Who gives the best CPR? Man or machine

The challenge

In the UK, there are over 30,000 cardiac arrests a year and the survival rate is poor -  as few as one in ten of those who arrest outside of hospital survive.

During cardiac arrest, a person’s heart goes into a life threatening rhythm and stops blood pumping around their body and to their brain. It causes the person to fall unconscious and stop breathing. CPR (cardiopulmonary resuscitation) involves giving a combination of chest compressions and mouth-to-mouth ‘rescue breaths’,  keeping blood flowing to the vital organs and maintaining a heart rhythm that will react to defibulation.

The difference in the quality of CPR a patient receives can be the difference between life and death. Compressing the chest to the right depth, at the right rate, without interruption, while allowing it to fully recoil, increase the chance of survival.

For paramedics, maintaining this high standard can be challenging; gaining access to the patient, performing CPR in a moving vehicle, fatigue, operating with a small crew and balancing competing tasks (such as defibrillation) can all affect performance. So could technology - in the form of a mechanical compression device - help?


Practicing CPR

What we did

The NIHR funded research to test the effectiveness of LUCAS-2 - a machine developed to automate and potentially improve CPR that had been added in number of front-line emergency response vehicles. Ninety one ambulance stations took part in the study and patients received chest compression delivered either by LUCAS-2 or by the paramedic manually, depending on which vehicle was the first to arrive on scene.



What we found

The study found no difference in survival rates between patients treated with mechanical compression and those treated manually. The survival rate, measured at 30 days after cardiac arrest, was similar for both groups and the machine did not improve the percentage of patients who survived to reach hospital.  
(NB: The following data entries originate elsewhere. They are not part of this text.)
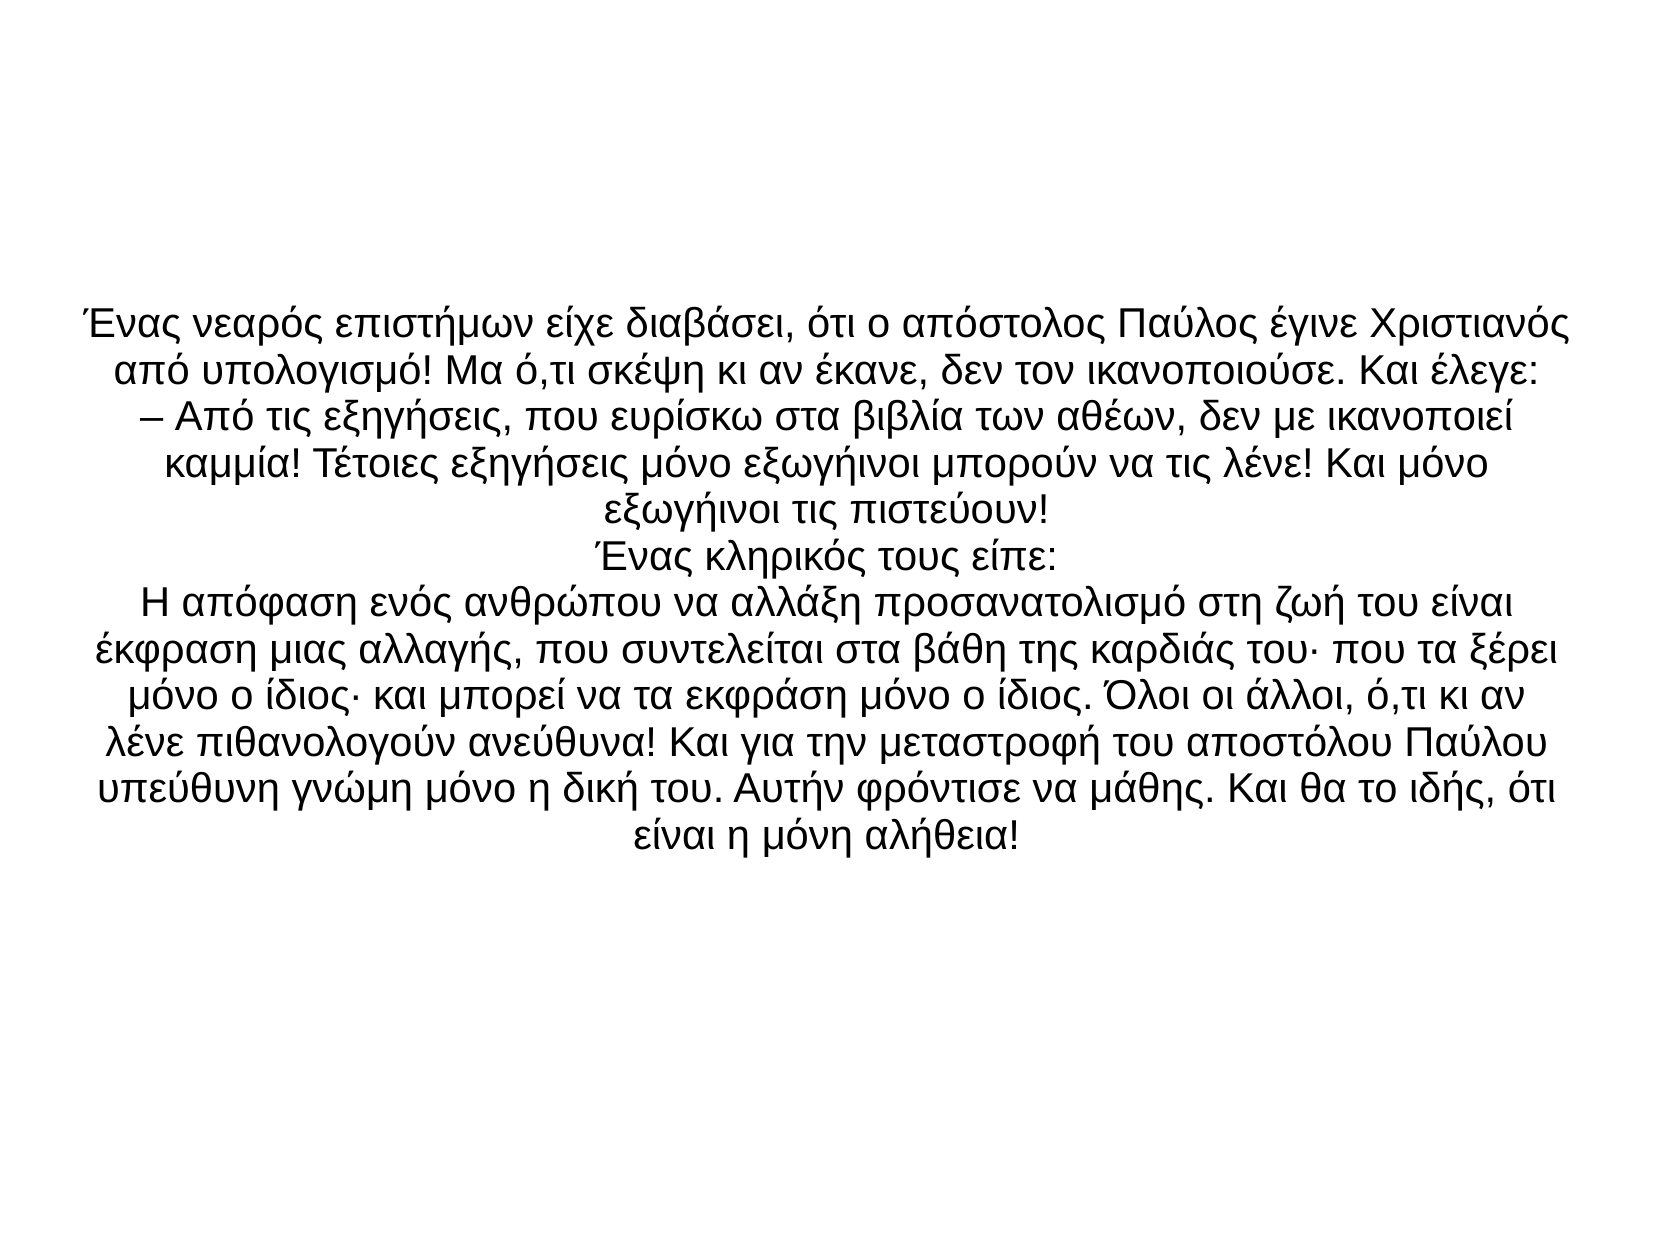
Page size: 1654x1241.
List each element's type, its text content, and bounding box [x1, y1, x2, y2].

subtitle Ένας νεαρός επιστήμων είχε διαβάσει, ότι ο απόστολος Παύλος έγινε Χριστιανός από υπολογισμό! Μα ό,τι σκέψη κι αν έκανε, δεν τον ικανοποιούσε. Και έλεγε: – Από τις εξηγήσεις, που ευρίσκω στα βιβλία των αθέων, δεν με ικανοποιεί καμμία! Τέτοιες εξηγήσεις μόνο εξωγήινοι μπορούν να τις λένε! Και μόνο εξωγήινοι τις πιστεύουν! Ένας κληρικός τους είπε: Η απόφαση ενός ανθρώπου να αλλάξη προσανατολισμό στη ζωή του είναι έκφραση μιας αλλαγής, που συντελείται στα βάθη της καρδιάς του∙ που τα ξέρει μόνο ο ίδιος∙ και μπορεί να τα εκφράση μόνο ο ίδιος. Όλοι οι άλλοι, ό,τι κι αν λένε πιθανολογούν ανεύθυνα! Και για την μεταστροφή του αποστόλου Παύλου υπεύθυνη γνώμη μόνο η δική του. Αυτήν φρόντισε να μάθης. Και θα το ιδής, ότι είναι η μόνη αλήθεια! [82, 49, 1571, 1109]
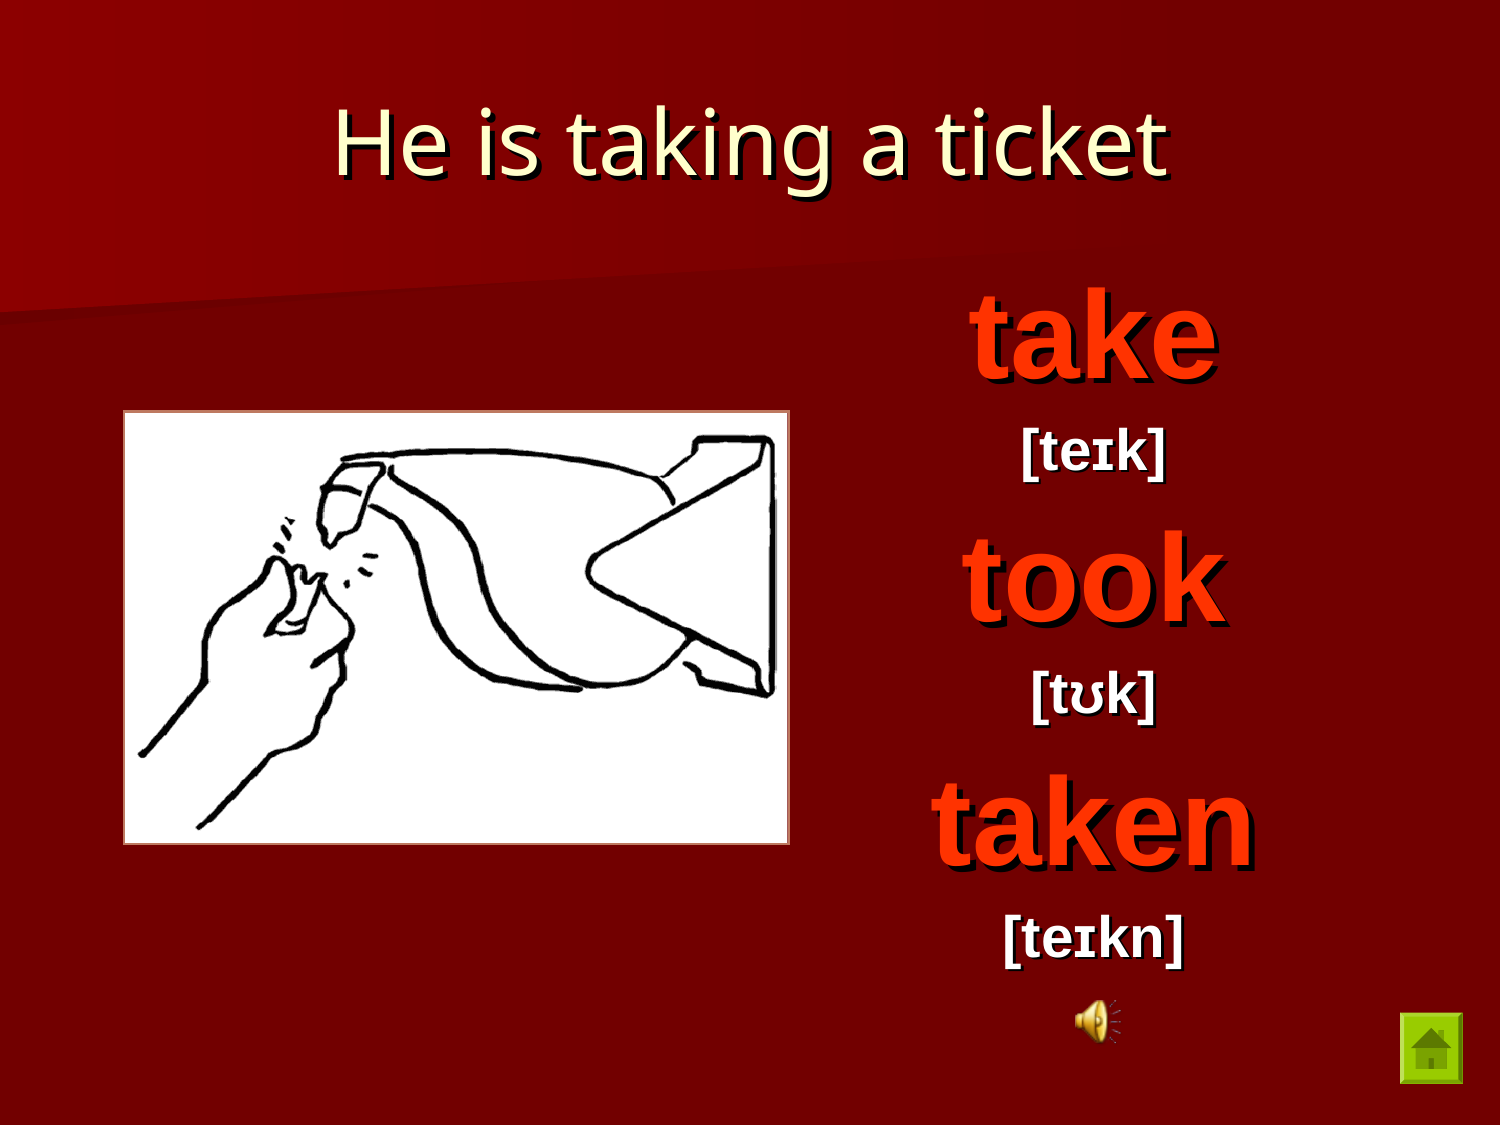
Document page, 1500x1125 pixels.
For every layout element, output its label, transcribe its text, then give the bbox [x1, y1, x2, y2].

picture [1074, 999, 1126, 1051]
title He is taking a ticket [75, 45, 1426, 233]
list take [teɪk] took [tʊk] taken [teɪkn] [762, 262, 1426, 1000]
text_box [1401, 1012, 1463, 1084]
picture [125, 412, 788, 844]
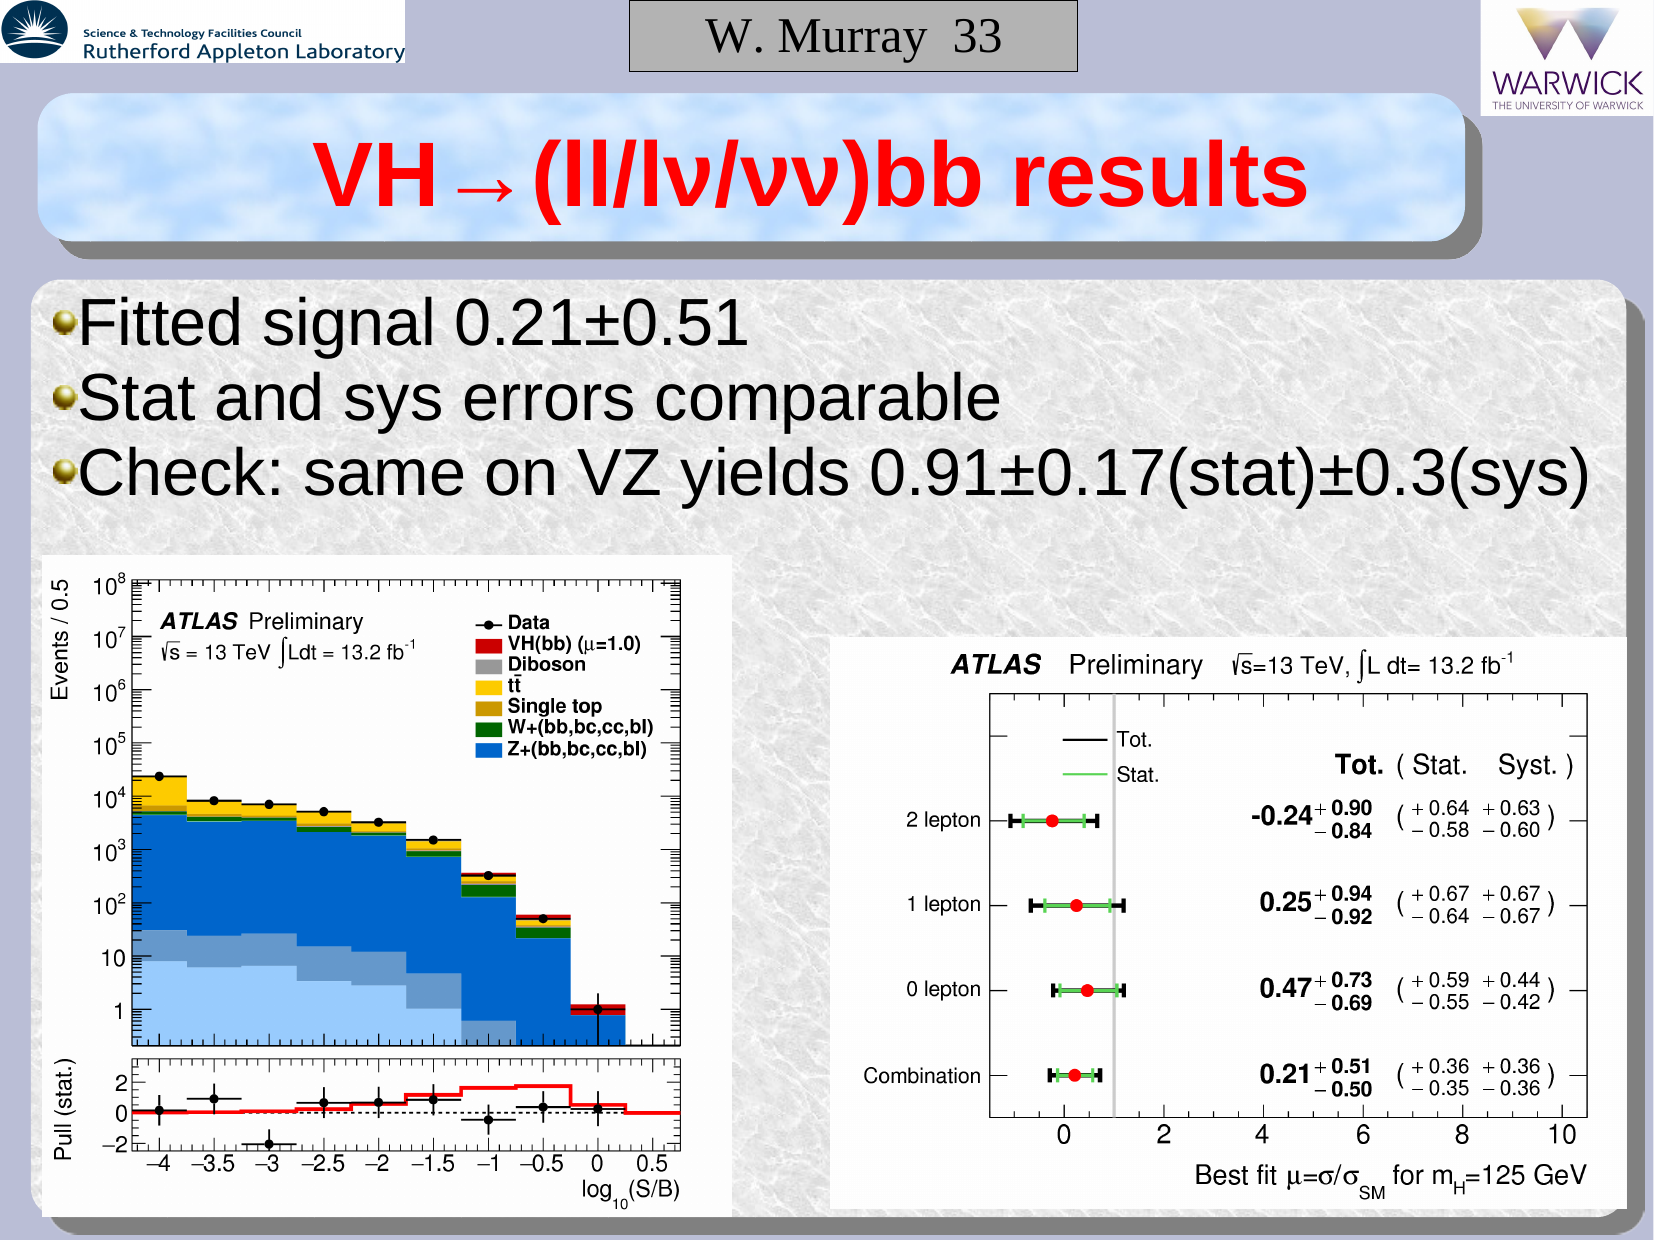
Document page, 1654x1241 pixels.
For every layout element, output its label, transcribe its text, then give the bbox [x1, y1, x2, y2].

picture [30, 279, 1627, 1218]
picture [37, 93, 1452, 242]
title VH→(ll/lν/νν)bb results [90, 101, 1584, 249]
list Fitted signal 0.21±0.51 Stat and sys errors comparable Check: same on VZ yields 0.91±0.17(stat)±0.3(sys) [53, 285, 1607, 793]
picture [1480, 0, 1654, 116]
picture [0, 0, 405, 63]
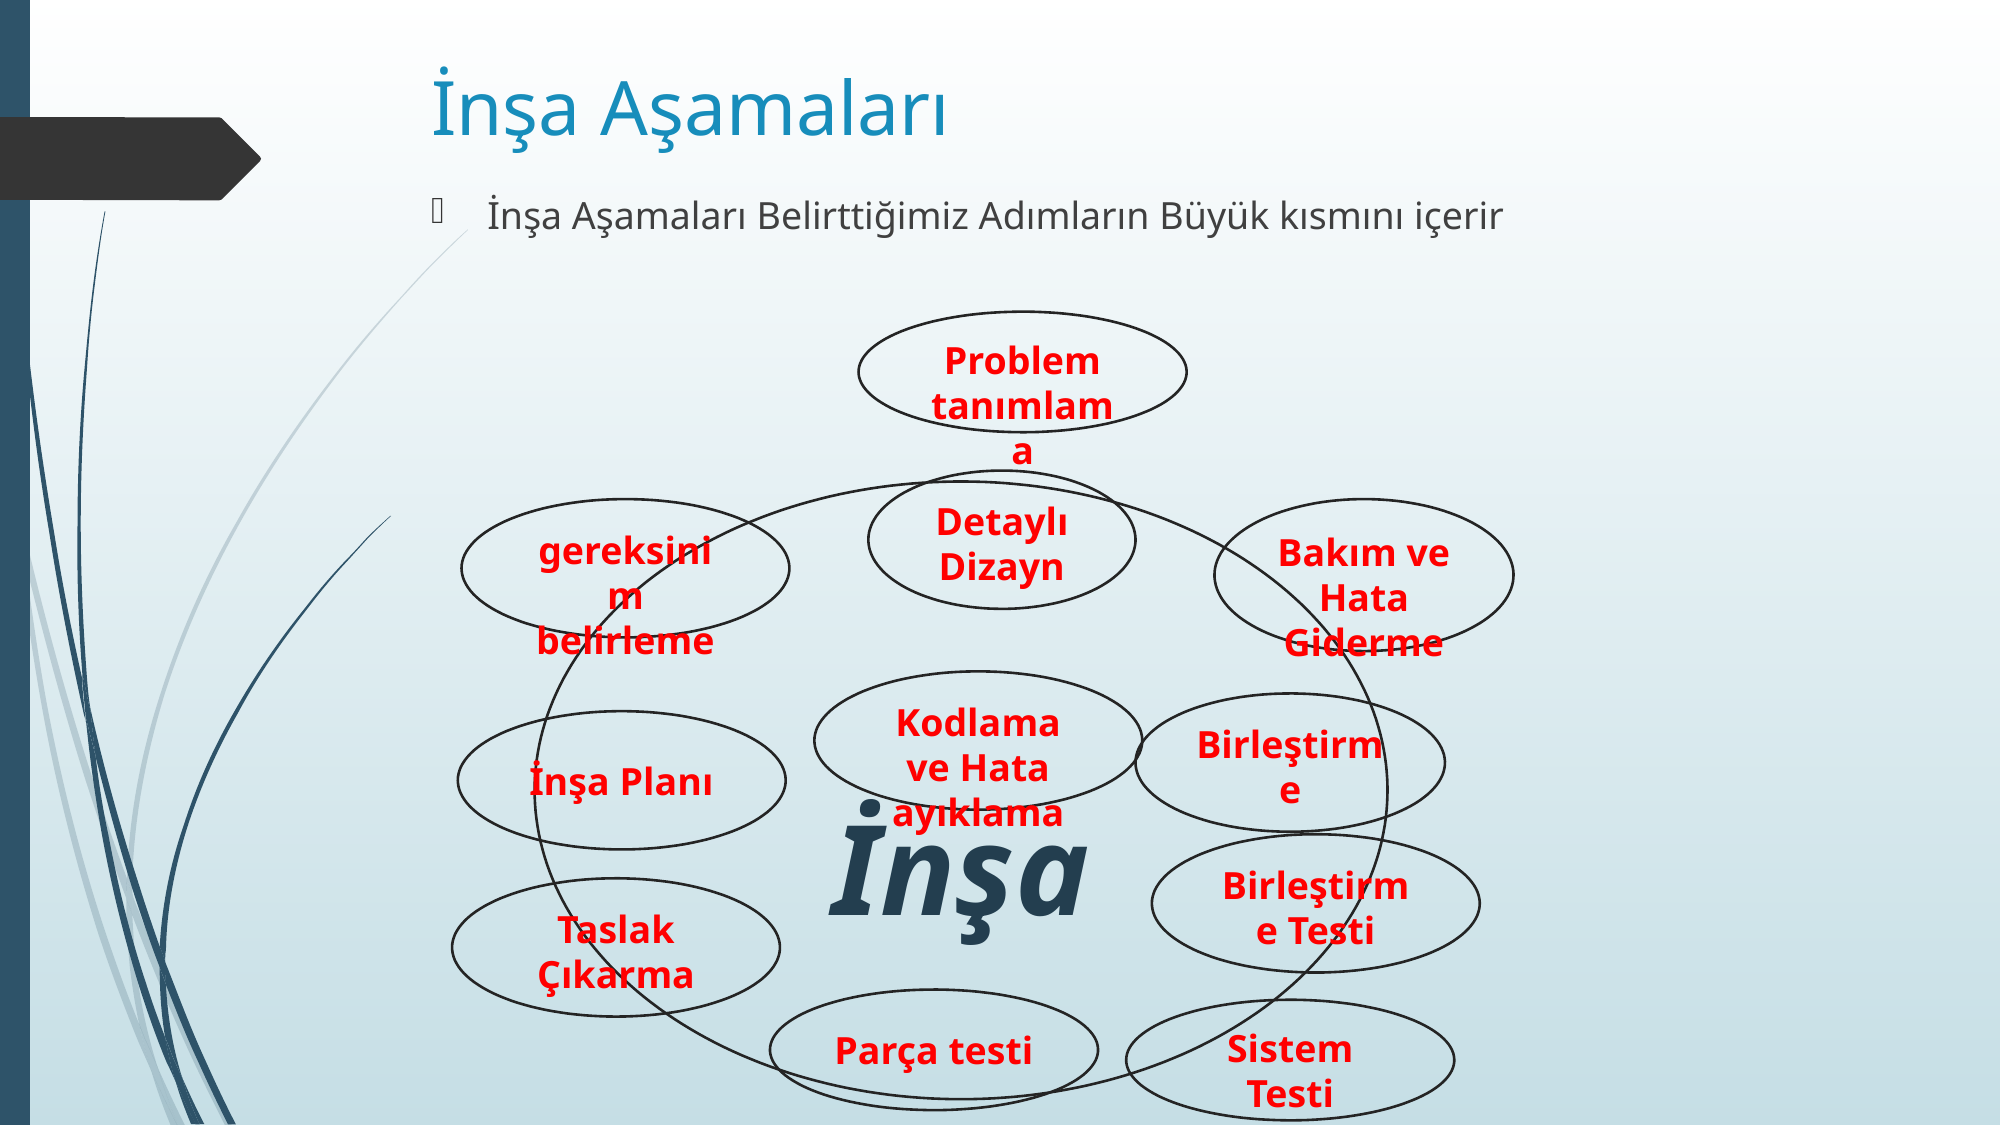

One of the trial leaders, Professor Gavin Perkins says:

“Our trial suggests there is no survival or neurological advantage for patients who receive mechanical CPR. The trial emphasises the importance of focusing on the basics and doing those well. Getting more people to undertake bystander CPR, improving use of public access defibrillation and getting ambulances to cardiac arrest victims quickly are the key to saving lives.”




Following the study, the Resuscitation Council UK Guidelines were updated, stating:

“We recommend that automated mechanical chest compression devices are not used routinely to replace manual chest compressions ……[except] in situations where sustained high quality manual chest compressions are impractical or compromise provider safety.”

Similar guidance has been provided by the European Resuscitation Council Guidelines for Resuscitation 2015 and the International Consensus on Cardiopulmonary Resuscitation and Emergency Cardiovascular Care Science With Treatment Recommendations. Any decision with regards to future investment would need to be balanced against the accepted role of these devices when manual CPR is impractical or presents increased risk to the patient.

Manual chest compressions is used routinely and their is reduced usage of automated mechanical chest compression devices. The study potentially saved the NHS £40 million, by not investing in the mechanical devices and the associated training costs to use them.